Contact Management System

Commercial solutions used to manage customer service operations have also evolved to enable employees to address customer needs quickly through user-friendly tools. Contact centers usually handle queries across multiple channels, from digital and social media to the more traditional phone support. We realized that we needed a contact management system which would enable us to manage all our contacts, view conversation histories, and filter customers’ data into contact lists by title and a range of other attributes.

The new system we have acquired is very informative. It shows a customer’s past interactions with the customer service across multiple channels in a single database. We can also add notes about a customer’s needs and issues. This information enables us to serve customers better if they contact us again.

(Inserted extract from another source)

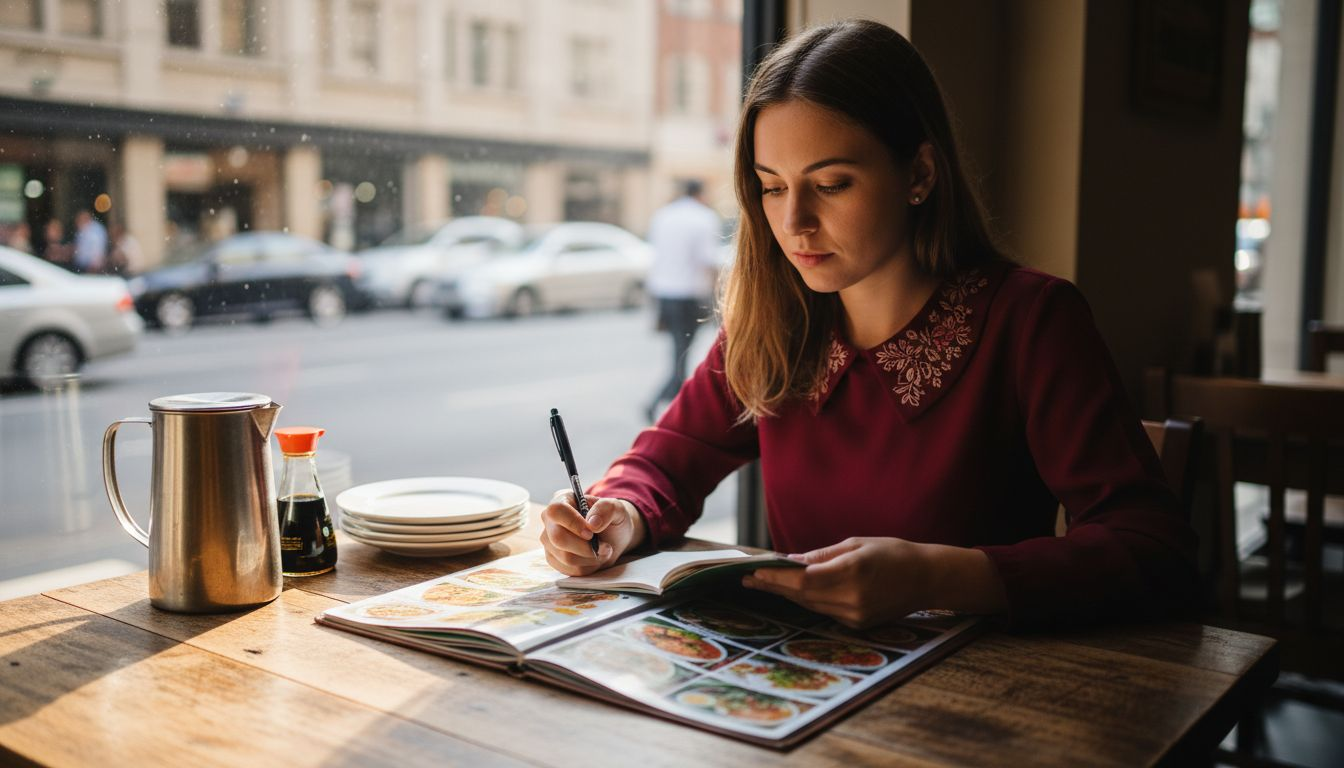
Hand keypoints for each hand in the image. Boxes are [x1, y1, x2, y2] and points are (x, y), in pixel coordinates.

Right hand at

The system also provides for multichannel customer support, which enables us to switch easily from one communication channel to another which is more suitable for the issue at hand. For example, a customer with a simple question can use a “live chat” option rather than calling and having to wait for an agent to respond. A customer who wants detailed answers, or has a query which is major and too difficult to articulate through typed text, may be invited to call and speak to an agent directly. Last but not least, we have built a list of common questions and answers to help our staff deliver a high-quality service.

This is no longer simply about providing a service to customers – it’s about understanding their preferences and their overall experience with customer service. Ultimately, the objective is to ensure they are satisfied and to improve compliance with regulations.